X-Files-005Na série clássica todos esses elementos, que na verdade são a temática central de Arquivo X, são evocados apenas simbolicamente através de alegorias – como o óleo negro alienígena, por exemplo, que representa o pode corruptor e agressivo do petróleo. Mas que nos tempos atuais, de tamanho desespero e torpor caminhando lado a lado, são expostas com suas cores e formas mais cruas e nuas. É como se Carter quisesse mostrar à humanidade aquilo que efetivamente está em jogo, e quais são nossos maiores inimigos, e para isso fizesse seu protagonista sacrificar sua ludicidade quixotesca em favor de um pragmatismo e um esclarecimento que apenas o colocam, desesperadamente, mais perto do fim.

Se for isso, e estivermos caminhando para um final tragicamente shakesperiano, talvez Carter consiga mesmo encerrar sua grande obra com chave de ouro. A verdade, afinal, ainda está lá fora, e já passou da hora de olharmos diretamente nos seus olhos flamejantes e fazermos algo para, ao menos, remediar ou minimizar os danos de algo que, lamentavelmente, não mais pode ser evitado.

Mário Bastos

Quadrinista e escritor frustrado (como vocês bem sabem esses são os "melhores" críticos). Amante de histórias de ficção histórica, ficção científica e fantasia, gostaria de escrever como Neil Gaiman, Grant Morrison, Bernard Cornwell ou Alan Moore, mas tudo que consegue fazer mesmo é mestrar RPG para seus amigos nerds há mais de vinte anos. Nas horas vagas é filósofo e professor.
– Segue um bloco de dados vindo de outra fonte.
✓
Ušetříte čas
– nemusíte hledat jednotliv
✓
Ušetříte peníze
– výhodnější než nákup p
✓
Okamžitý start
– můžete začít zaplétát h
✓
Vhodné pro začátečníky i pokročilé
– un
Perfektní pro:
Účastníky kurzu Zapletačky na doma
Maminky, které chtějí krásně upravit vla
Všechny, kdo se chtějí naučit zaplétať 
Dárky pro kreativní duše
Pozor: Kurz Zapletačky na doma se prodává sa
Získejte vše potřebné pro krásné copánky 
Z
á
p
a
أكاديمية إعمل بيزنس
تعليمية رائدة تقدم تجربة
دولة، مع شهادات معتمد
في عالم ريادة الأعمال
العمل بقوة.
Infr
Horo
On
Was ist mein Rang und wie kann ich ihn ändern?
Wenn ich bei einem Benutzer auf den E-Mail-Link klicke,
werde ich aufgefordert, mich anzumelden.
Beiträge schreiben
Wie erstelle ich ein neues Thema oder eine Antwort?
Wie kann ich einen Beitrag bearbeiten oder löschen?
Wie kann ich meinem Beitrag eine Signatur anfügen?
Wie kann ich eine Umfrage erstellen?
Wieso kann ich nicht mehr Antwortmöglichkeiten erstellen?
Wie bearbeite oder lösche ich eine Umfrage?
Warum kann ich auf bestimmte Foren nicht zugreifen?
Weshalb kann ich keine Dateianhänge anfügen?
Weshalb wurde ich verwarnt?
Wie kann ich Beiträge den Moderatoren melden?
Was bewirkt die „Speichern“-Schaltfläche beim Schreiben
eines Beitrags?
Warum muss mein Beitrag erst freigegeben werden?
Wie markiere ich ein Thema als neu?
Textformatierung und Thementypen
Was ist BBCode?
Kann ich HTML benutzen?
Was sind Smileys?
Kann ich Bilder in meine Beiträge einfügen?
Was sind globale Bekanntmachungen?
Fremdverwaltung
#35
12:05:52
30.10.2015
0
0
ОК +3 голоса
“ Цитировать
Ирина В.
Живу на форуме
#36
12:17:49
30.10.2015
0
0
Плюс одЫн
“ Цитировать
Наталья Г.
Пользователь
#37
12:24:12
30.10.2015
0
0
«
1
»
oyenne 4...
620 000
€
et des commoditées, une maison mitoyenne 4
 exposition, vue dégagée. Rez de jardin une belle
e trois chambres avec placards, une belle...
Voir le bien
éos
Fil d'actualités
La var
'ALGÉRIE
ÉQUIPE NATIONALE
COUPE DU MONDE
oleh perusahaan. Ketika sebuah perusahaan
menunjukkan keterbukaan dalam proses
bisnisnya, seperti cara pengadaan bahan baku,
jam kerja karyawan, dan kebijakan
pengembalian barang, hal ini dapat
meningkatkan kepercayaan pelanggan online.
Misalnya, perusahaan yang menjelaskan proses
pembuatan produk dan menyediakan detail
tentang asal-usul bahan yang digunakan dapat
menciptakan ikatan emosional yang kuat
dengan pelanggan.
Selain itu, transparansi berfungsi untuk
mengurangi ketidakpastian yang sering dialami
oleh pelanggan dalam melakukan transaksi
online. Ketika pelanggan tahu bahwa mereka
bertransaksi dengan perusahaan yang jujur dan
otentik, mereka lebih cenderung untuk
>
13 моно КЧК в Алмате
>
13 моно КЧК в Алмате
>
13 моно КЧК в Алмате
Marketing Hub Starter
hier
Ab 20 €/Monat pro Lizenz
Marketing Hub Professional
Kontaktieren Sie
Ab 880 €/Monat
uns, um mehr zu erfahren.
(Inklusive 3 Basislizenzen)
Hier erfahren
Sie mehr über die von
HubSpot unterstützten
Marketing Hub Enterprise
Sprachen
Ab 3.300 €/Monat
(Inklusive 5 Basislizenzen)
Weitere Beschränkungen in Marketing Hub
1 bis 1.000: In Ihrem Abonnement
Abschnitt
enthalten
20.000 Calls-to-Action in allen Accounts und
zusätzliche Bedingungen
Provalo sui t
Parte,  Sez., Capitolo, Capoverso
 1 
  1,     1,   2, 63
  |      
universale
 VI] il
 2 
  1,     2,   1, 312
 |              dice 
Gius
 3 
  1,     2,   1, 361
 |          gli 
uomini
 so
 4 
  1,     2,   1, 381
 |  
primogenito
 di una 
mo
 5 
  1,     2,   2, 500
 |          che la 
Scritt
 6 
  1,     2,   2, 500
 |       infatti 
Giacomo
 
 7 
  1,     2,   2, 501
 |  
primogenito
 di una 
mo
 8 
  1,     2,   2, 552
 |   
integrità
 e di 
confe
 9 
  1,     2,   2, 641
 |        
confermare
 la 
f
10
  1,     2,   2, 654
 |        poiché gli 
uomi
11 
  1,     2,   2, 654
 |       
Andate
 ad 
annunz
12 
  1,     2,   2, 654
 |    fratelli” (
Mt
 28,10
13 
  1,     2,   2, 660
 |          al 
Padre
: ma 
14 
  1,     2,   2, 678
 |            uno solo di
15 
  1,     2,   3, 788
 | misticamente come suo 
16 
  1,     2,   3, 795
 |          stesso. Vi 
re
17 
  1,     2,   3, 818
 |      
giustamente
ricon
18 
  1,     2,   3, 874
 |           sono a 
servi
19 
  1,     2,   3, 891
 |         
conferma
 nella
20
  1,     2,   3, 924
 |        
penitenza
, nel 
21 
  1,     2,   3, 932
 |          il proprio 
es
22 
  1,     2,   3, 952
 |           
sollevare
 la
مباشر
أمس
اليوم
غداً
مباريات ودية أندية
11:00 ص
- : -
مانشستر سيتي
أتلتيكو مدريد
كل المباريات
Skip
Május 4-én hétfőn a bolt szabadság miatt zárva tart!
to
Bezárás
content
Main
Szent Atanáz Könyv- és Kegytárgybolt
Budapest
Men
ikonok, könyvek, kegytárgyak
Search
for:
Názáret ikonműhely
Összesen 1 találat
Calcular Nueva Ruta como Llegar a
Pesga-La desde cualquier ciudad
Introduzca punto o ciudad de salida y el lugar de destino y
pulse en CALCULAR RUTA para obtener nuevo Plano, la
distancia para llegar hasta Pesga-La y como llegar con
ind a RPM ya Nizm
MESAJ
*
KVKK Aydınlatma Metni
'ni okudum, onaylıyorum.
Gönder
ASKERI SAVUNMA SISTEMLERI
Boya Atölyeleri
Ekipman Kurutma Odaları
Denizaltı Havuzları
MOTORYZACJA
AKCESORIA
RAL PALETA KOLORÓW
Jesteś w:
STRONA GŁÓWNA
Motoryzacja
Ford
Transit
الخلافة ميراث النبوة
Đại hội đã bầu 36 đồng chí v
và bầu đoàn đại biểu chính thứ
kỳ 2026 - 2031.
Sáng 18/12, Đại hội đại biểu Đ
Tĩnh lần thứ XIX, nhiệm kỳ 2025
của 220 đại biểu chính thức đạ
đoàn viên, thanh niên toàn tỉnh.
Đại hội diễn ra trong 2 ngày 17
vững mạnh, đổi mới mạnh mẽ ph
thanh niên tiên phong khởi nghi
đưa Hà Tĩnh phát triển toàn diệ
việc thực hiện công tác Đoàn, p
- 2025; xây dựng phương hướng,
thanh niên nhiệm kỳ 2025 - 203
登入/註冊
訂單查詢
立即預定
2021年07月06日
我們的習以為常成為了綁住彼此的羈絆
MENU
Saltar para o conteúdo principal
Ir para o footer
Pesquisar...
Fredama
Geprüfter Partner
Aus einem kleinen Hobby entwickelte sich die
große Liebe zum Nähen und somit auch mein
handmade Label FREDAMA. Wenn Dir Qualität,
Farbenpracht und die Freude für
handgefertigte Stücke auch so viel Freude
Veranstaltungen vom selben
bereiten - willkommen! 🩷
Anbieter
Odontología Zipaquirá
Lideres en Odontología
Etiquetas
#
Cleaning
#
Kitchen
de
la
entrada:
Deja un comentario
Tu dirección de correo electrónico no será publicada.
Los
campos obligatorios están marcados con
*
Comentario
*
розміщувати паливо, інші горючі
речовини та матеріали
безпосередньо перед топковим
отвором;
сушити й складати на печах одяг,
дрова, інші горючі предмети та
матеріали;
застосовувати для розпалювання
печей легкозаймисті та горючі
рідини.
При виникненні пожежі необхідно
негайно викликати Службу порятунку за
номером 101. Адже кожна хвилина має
5 comentários sobre “Review | Arquivo X – O Retorno

  1. Olha, esse primeiro epi eu não gostei não. O Duchovny (sei lá como se escreve) tava mais pra Hank Moody. Os diálogos com “a verdade esta lá fora”, ” eu ainda quero acreditar” a cada duas frases ficou muito forçado. O motivo que encontraram para reabrir o Arquivo X também foi bem forçado, tudo muito preguiçoso.

    Vale pela nostalgia, e eu gostei que mantiveram o clima série anos 90″. Não atualizaram, seria pior.

    Agora o segundo epi… Aí sim Arquivo X de volta, e cantando a musiquinha de abertura junto!

    1. Concordo. A propósito, você soube que o segundo episódio está fora da cronologia da temporada? Chris Carter comentou isso recentemente. Na ordem “correta” esse segundo seria o quarto ou quinto, parece. Por isso temos a sensação que houve um salto de tempo. Que de fato houve. Segundo ele esse “embaralhamento” dos episódios foi proposital.

        1. Olha eu não tinha me dado conta não. Achei que era uma opção de elisão narrativa mesmo, que fazia sentido pq a série só vai ter 6 episódios nessa temporada, e etc. Mas de fato eles costumavam fazer isso sim. Acho que só ao fim da temporada teremos uma ideia mais clara do que o retorno de X-Files significou.